Recent medical research indicates that human airway acidity and ammonia levels may be indicative of several events including the onset of asthmatic symptoms. Furthermore, this research indicates that the acidity measurements taken from a condensed sample of exhaled breath can be correlated to the actual conditions inside the airway.
Many known devices for collecting condensate from a user's breath rely on gravity to form a condensate pool from which a sample for testing may be drawn. These types of devices require that condensate droplets become large enough to overcome water's naturally tendency to stick to the walls of a collecting tube. Then, when the amount of condensate eventually becomes large enough, a risk of loss of collected condensate sample through seepage out of the collection area may arise due to ineffective sealing of the collection area. Even when an adequate condensate sample had been collected, a risk of contamination occurred due to the necessity to transfer the sample from a collecting tube into test tubes or test devices. Moreover, where the collecting tube is not cooled in some way, condensate formation takes an inordinate amount of time. In some cases, the collecting tube is inserted into an ice bucket or may even be separately cooled by refrigeration systems in order to increase the amount and speed of condensate formation. In other cases, use of a Teflon® collecting tube has been tried to make the tube walls more slippery to enhance the speed and amount of condensate collected. All of these arrangements tend to be either expensive, complicated, ineffective, bulky, inefficient or time-consuming to use. In addition, other condensate collecting and testing devices generally do not provide the ability in a single device both to quickly and efficiently collect condensate while also delivering test substances such as gases or liquids into the condensate without contamination.
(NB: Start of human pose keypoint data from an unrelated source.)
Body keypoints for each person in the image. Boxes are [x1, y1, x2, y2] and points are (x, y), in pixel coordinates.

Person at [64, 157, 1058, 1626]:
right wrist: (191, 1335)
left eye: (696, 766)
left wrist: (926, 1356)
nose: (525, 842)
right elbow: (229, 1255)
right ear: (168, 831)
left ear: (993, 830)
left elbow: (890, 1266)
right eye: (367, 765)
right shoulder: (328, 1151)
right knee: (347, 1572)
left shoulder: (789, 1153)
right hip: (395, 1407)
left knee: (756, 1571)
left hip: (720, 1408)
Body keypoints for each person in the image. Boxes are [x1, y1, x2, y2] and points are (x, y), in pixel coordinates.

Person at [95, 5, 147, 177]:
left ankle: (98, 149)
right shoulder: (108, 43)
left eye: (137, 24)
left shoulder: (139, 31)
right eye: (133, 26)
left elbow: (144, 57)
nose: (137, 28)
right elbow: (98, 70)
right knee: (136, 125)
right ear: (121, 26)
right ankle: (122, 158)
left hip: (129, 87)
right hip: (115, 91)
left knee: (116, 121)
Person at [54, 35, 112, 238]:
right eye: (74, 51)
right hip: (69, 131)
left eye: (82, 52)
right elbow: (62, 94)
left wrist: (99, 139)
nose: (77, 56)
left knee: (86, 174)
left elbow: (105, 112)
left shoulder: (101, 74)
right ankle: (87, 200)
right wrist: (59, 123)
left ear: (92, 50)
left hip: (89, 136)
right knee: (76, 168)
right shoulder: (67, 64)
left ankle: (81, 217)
Moreover, such devices are not typically portable and do not lend themselves easily to use by patients in their own homes. Another disadvantage of devices of the prior art is that they usually do not enable patients to collect condensate samples, prepare those collected samples for testing and then also perform certain tests themselves on the samples.
What is needed is a device and method for condensate collection which solves the problems and shortcoming already described and, in addition, collects a greater amount of condensate from a given amount of exhaled breath in a shorter time than previously possible while also advancing the art by providing a multi-functional valve for use in such a condensate collection device that simultaneously assists in solving several of those problems.